Ricopia senza alcuna modifica il testo che parte dalla riga contenente "## Qelos [Contribute" e arriva fino alla fine delle righe, includendo entrambi gli estremi.
━━ Voci estratte
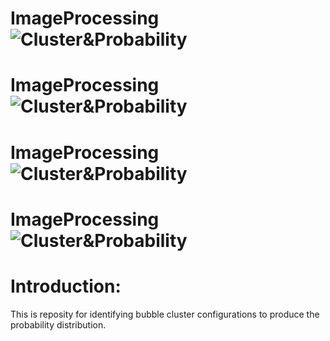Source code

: # ImageProcessing![Cluster&Probability](https://raw.githubusercontent.com/chinchangkuo/ImageProcessing-bubble_cluster_n3l3s/master/Figure_0.png)
# ImageProcessing![Cluster&Probability](https://raw.githubusercontent.com/chinchangkuo/ImageProcessing-bubble_cluster_n3l3s/master/Figure_1.png)
# ImageProcessing![Cluster&Probability](https://raw.githubusercontent.com/chinchangkuo/ImageProcessing-bubble_cluster_n3l3s/master/Figure_3.png)
# ImageProcessing![Cluster&Probability](https://raw.githubusercontent.com/chinchangkuo/ImageProcessing-bubble_cluster_n3l3s/master/Figure_4.png)
# Introduction:
This is reposity for identifying bubble cluster configurations to produce the probability distribution.
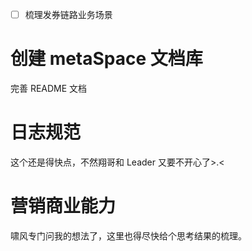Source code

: -  [ ] 梳理发券链路业务场景
# 创建 metaSpace 文档库
完善 README 文档
# 日志规范
这个还是得快点，不然翔哥和 Leader 又要不开心了>.<
# 营销商业能力
啸风专门问我的想法了，这里也得尽快给个思考结果的梳理。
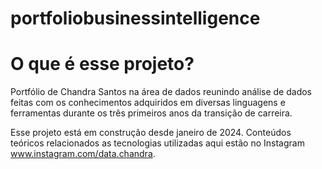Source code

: # portfoliobusinessintelligence

# O que é esse projeto?
Portfólio de Chandra Santos na área de dados reunindo análise de dados feitas com os conhecimentos adquiridos em diversas linguagens e ferramentas durante os três primeiros anos da transição de carreira.

Esse projeto está em construção desde janeiro de 2024. 
Conteúdos teóricos relacionados as tecnologias utilizadas aqui estão no Instagram www.instagram.com/data.chandra.
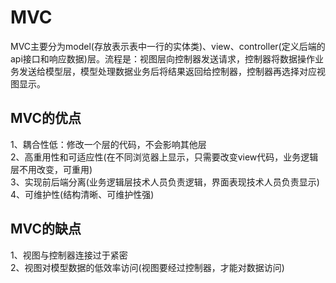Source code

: # MVC  
MVC主要分为model(存放表示表中一行的实体类)、view、controller(定义后端的api接口和响应数据)层。流程是：视图层向控制器发送请求，控制器将数据操作业务发送给模型层，模型处理数据业务后将结果返回给控制器，控制器再选择对应视图显示。  
## MVC的优点   
1、耦合性低：修改一个层的代码，不会影响其他层  
2、高重用性和可适应性(在不同浏览器上显示，只需要改变view代码，业务逻辑层不用改变，可重用)  
3、实现前后端分离(业务逻辑层技术人员负责逻辑，界面表现技术人员负责显示)  
4、可维护性(结构清晰、可维护性强)  
## MVC的缺点    
1、视图与控制器连接过于紧密  
2、视图对模型数据的低效率访问(视图要经过控制器，才能对数据访问)
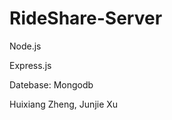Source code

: RideShare-Server
================
Node.js

Express.js

Datebase: Mongodb


Huixiang Zheng, Junjie Xu
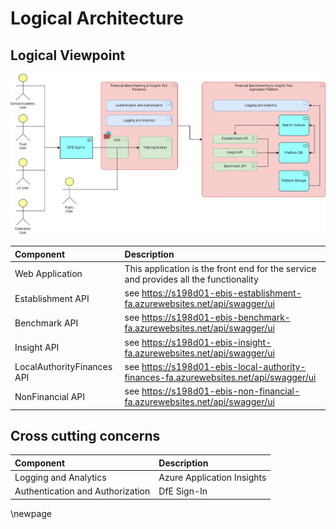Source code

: ﻿# Logical Architecture

## Logical Viewpoint

![Logical Architecture](./images/Logical-Architecture.png)

| Component | Description |
|:---------|:-----------|
| Web Application | This application is the front end for the service and provides all the functionality |
| Establishment API | see <https://s198d01-ebis-establishment-fa.azurewebsites.net/api/swagger/ui> |
| Benchmark API | see <https://s198d01-ebis-benchmark-fa.azurewebsites.net/api/swagger/ui> |
| Insight API | see <https://s198d01-ebis-insight-fa.azurewebsites.net/api/swagger/ui> |
| LocalAuthorityFinances API | see <https://s198d01-ebis-local-authority-finances-fa.azurewebsites.net/api/swagger/ui> |
| NonFinancial API | see <https://s198d01-ebis-non-financial-fa.azurewebsites.net/api/swagger/ui> |

## Cross cutting concerns

| Component | Description |
|:---------------------------------|:-----------|
| Logging and Analytics | Azure Application Insights |
| Authentication and Authorization | DfE Sign-In |

<!-- Leave the rest of this page blank -->
\newpage
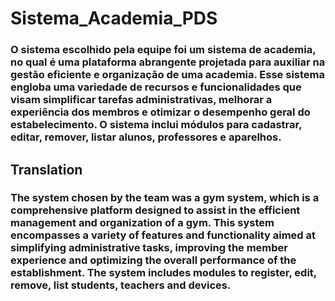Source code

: # Sistema_Academia_PDS

### O sistema escolhido pela equipe foi um sistema de academia, no qual é uma plataforma abrangente projetada para auxiliar na gestão eficiente e organização de uma academia. Esse sistema engloba uma variedade de recursos e funcionalidades que visam simplificar tarefas administrativas, melhorar a experiência dos membros e otimizar o desempenho geral do estabelecimento. O sistema inclui módulos para cadastrar, editar, remover, listar alunos, professores e aparelhos.

## Translation

### The system chosen by the team was a gym system, which is a comprehensive platform designed to assist in the efficient management and organization of a gym. This system encompasses a variety of features and functionality aimed at simplifying administrative tasks, improving the member experience and optimizing the overall performance of the establishment. The system includes modules to register, edit, remove, list students, teachers and devices.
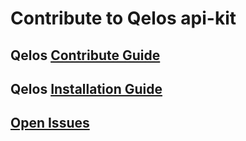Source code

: # Contribute to Qelos api-kit

## Qelos [Contribute Guide](https://docs.greenpress.info/guide/contribute/getting-started.html)

## Qelos [Installation Guide](https://docs.greenpress.info/guide/getting-started.html)

## [Open Issues](https://github.com/greenpress/api-kit/issues)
━━━━
__Spazio risposta__
## Qelos [Contribute Guide](https://docs.greenpress.info/guide/contribute/getting-started.html)

## Qelos [Installation Guide](https://docs.greenpress.info/guide/getting-started.html)

## [Open Issues](https://github.com/greenpress/api-kit/issues)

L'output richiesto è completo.